L’anonymisation commence dès cette étape : l’identifiant unique propre à chaque smartphone, ou adresse MAC (Media Access Control), est anonymisé à la volée en utilisant une technique de hachage. Puis le résultat est tronqué pour limiter la réidentification des adresses MAC originales. 

Une mission ardue : extraire des données fiables

Deuxième défi : le « nettoyage » et le traitement des paquets collectés. Sur le trajet entre un smartphone et des renifleurs, on trouve en effet des espaces ouverts, des murs qui font écran, des surfaces qui réverbèrent les signaux, etc. De plus, le smartphone émet à 360 degrés : un paquet peut être collecté par plusieurs renifleurs. Enfin, d’autres appareils électroniques génèrent des signaux, d’où des interférences et du bruit ambiant. 

Nous avons effectué un travail considérable pour extraire des informations fiables et précises, identifier chaque smartphone, le localiser par une technique de multilatération en estimant la distance qui le séparait de plusieurs renifleurs, et le suivre dans le temps

relate Aline Carneiro Viana. En prime, nous avons rencontré un obstacle imprévu : la randomisation des adresses MAC. ».

En effet, ces adresses facilitent un peu trop l'identification individuelle de smartphones. Aussi, à partir de 2014, les constructeurs ont peu à peu mis en place des protocoles automatiques qui les changent de manière aléatoire (on parle de « randomisation ») tous les quarts d’heure. « Sur deux heures de mesures, nous pouvions enregistrer huit adresses pour un même mobile, ce qui rendait nos résultats inexploitables. Heureusement, nous avons développé une solution logicielle pour associer ces multiples adresses au bon appareil avec une bonne précision. »

Prédire avec exactitude les contacts entre personnes

Ultime challenge : la reconstitution des trajectoires individuelles. Les chercheurs savaient dès le départ qu'il serait très difficile d’obtenir la trajectoire exacte, notamment du fait des interférences et erreurs dans l'environnement de mesure. C’était l’un des défis de Mitik. 

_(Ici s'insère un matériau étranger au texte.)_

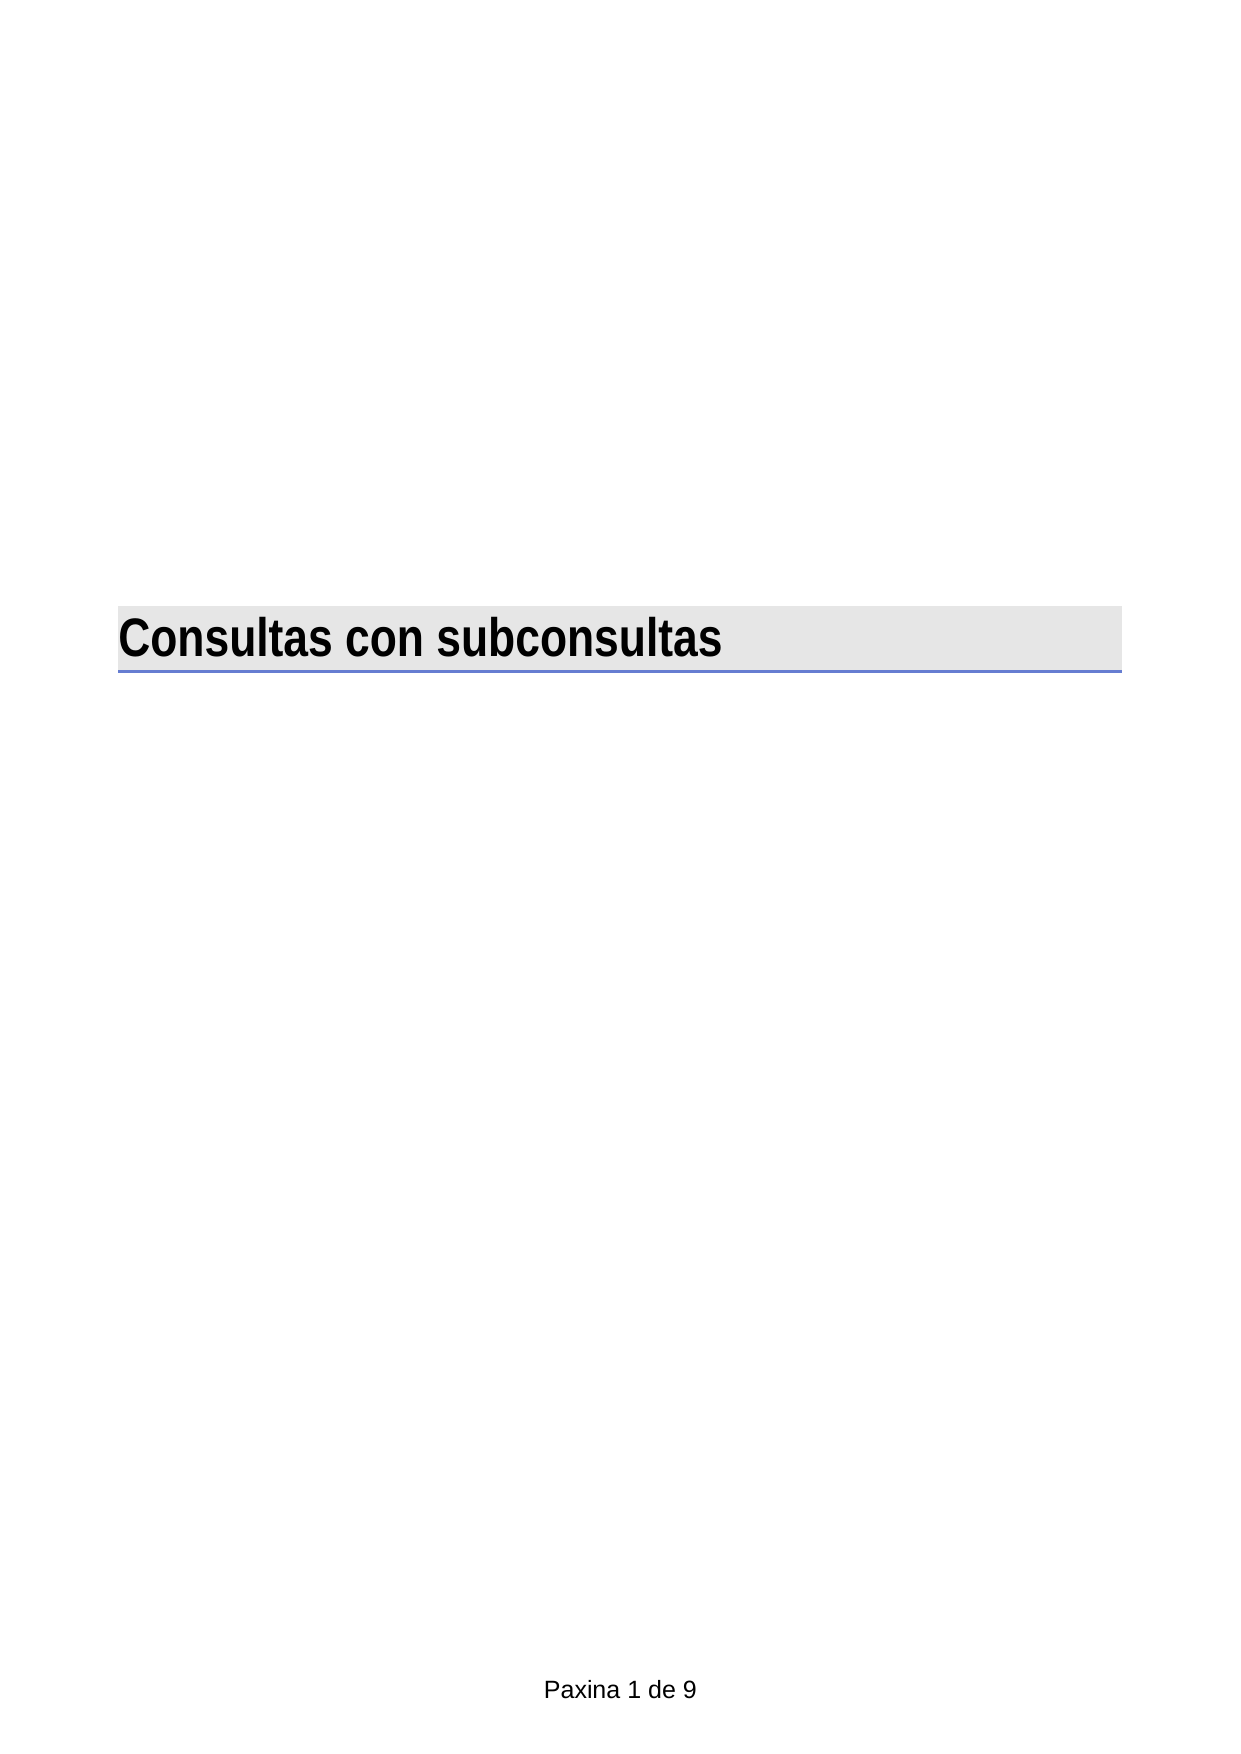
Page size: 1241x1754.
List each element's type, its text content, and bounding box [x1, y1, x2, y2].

text Consultas con subconsultas [118, 606, 1122, 670]
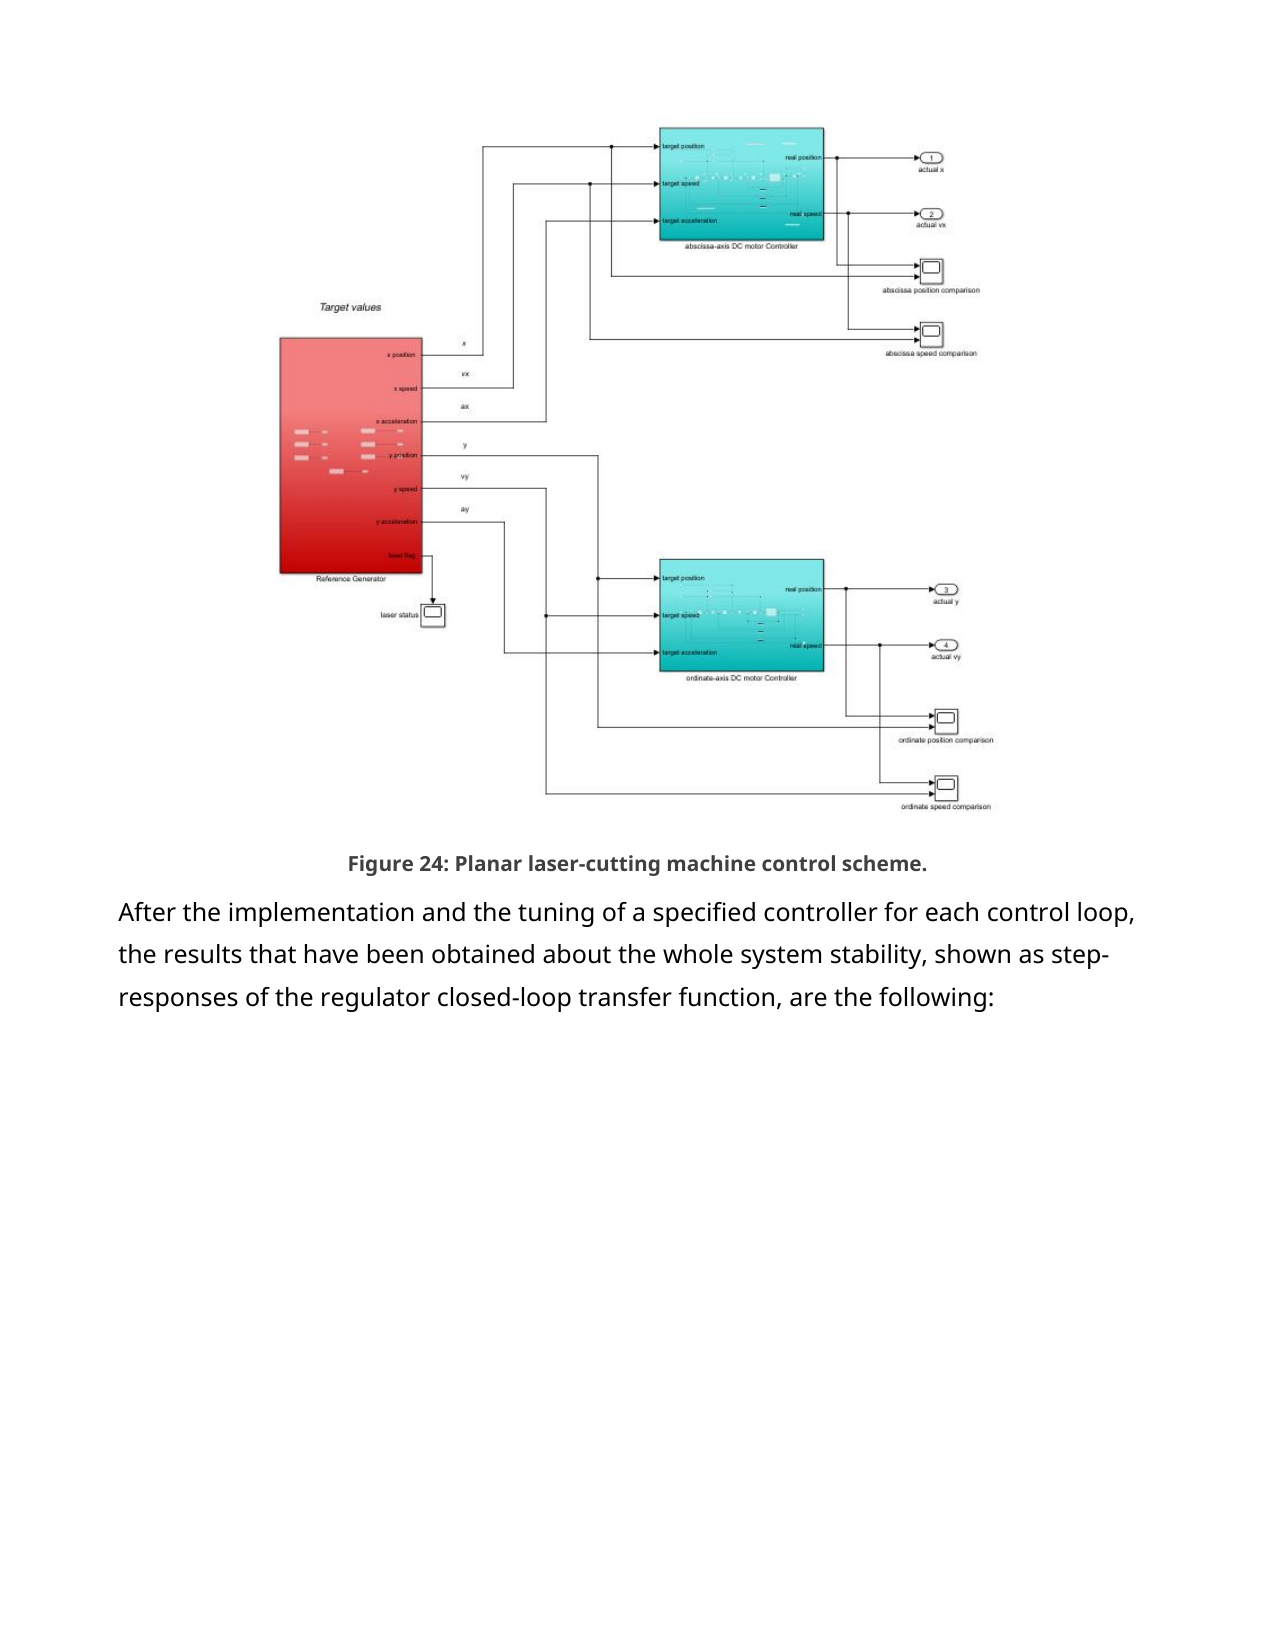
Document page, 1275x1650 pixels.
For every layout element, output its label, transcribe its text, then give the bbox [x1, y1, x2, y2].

text Figure 24: Planar laser-cutting machine control scheme. [118, 849, 1157, 878]
text After the implementation and the tuning of a specified controller for each control loop, the results that have been obtained about the whole system stability, shown as step-responses of the regulator closed-loop transfer function, are the following: [118, 894, 1157, 1013]
picture [169, 118, 1106, 825]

Aussi, afin d’estimer la zone de passage de chaque personne, ils ont reconstruit chaque trajectoire sous la forme d'une « enveloppe de mobilité ». 

Schéma des trajectoires des mobiles
© Projet Mitik

Ces enveloppes sont plus ou moins larges, en fonction de la précision obtenue, et intègrent 5 à 10% d’erreurs sur l’appréciation des distances. « Une fourchette assez réduite pour détecter les contacts entre personnes », indique Nadjib Achir.

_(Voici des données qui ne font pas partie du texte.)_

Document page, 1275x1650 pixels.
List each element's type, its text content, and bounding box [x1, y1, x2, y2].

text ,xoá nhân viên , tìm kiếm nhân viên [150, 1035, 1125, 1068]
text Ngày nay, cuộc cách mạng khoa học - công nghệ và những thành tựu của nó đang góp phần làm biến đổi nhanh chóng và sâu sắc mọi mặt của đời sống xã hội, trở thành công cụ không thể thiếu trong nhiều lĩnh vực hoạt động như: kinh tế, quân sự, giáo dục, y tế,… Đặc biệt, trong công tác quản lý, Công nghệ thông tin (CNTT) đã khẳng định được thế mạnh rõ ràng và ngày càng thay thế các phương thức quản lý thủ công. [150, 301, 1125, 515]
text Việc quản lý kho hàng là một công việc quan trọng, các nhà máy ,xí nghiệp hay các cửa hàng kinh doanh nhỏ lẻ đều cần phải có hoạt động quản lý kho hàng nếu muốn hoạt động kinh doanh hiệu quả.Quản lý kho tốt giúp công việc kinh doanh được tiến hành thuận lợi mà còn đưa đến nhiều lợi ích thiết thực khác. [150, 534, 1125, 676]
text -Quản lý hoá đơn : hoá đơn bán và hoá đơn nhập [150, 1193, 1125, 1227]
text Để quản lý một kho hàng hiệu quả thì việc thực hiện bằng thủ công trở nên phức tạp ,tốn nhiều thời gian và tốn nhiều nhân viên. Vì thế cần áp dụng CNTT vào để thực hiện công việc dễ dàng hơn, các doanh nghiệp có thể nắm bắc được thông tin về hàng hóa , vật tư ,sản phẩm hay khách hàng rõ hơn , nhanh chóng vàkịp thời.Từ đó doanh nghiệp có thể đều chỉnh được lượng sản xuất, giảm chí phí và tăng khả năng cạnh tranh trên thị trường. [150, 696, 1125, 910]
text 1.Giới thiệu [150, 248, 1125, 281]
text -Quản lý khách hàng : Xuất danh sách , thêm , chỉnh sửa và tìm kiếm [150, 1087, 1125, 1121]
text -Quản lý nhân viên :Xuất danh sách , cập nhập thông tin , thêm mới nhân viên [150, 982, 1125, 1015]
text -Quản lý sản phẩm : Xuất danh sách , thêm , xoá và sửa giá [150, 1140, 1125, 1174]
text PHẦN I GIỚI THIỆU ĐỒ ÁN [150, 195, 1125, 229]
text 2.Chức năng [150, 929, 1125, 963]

Mitik se termine donc sur un bilan très positif et offre aux chercheurs spécialisés dans l’exploration des déplacements humains un kit d’outils de haut niveau. Ceux-ci sont déjà utilisés dans un projet de recherche lancé en 2023, Mob-Sci-Dat Factory, lui-même partie d’un PEPR (Programme et équipements prioritaires de recherche)sur la digitalisation et la décarbonation des mobilités, MOBIDEC.